• **What you need to do**
The expected output is the full set of entries, printed exactly, without pictures.
#####
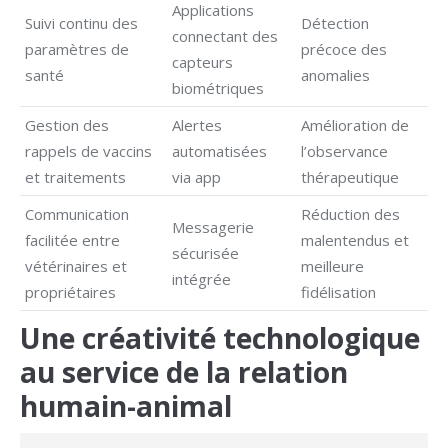
Applications
Suivi continu des
Détection
connectant des
paramètres de
précoce des
capteurs
santé
anomalies
biométriques
Gestion des
Alertes
Amélioration de
rappels de vaccins
automatisées
l’observance
et traitements
via app
thérapeutique
Communication
Réduction des
Messagerie
facilitée entre
malentendus et
sécurisée
vétérinaires et
meilleure
intégrée
propriétaires
fidélisation
Une créativité technologique
au service de la relation
humain-animal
#####
• **Finished task**
Applications
Suivi continu des
Détection
connectant des
paramètres de
précoce des
capteurs
santé
anomalies
biométriques
Gestion des
Alertes
Amélioration de
rappels de vaccins
automatisées
l’observance
et traitements
via app
thérapeutique
Communication
Réduction des
Messagerie
facilitée entre
malentendus et
sécurisée
vétérinaires et
meilleure
intégrée
propriétaires
fidélisation
Une créativité technologique
au service de la relation
humain-animal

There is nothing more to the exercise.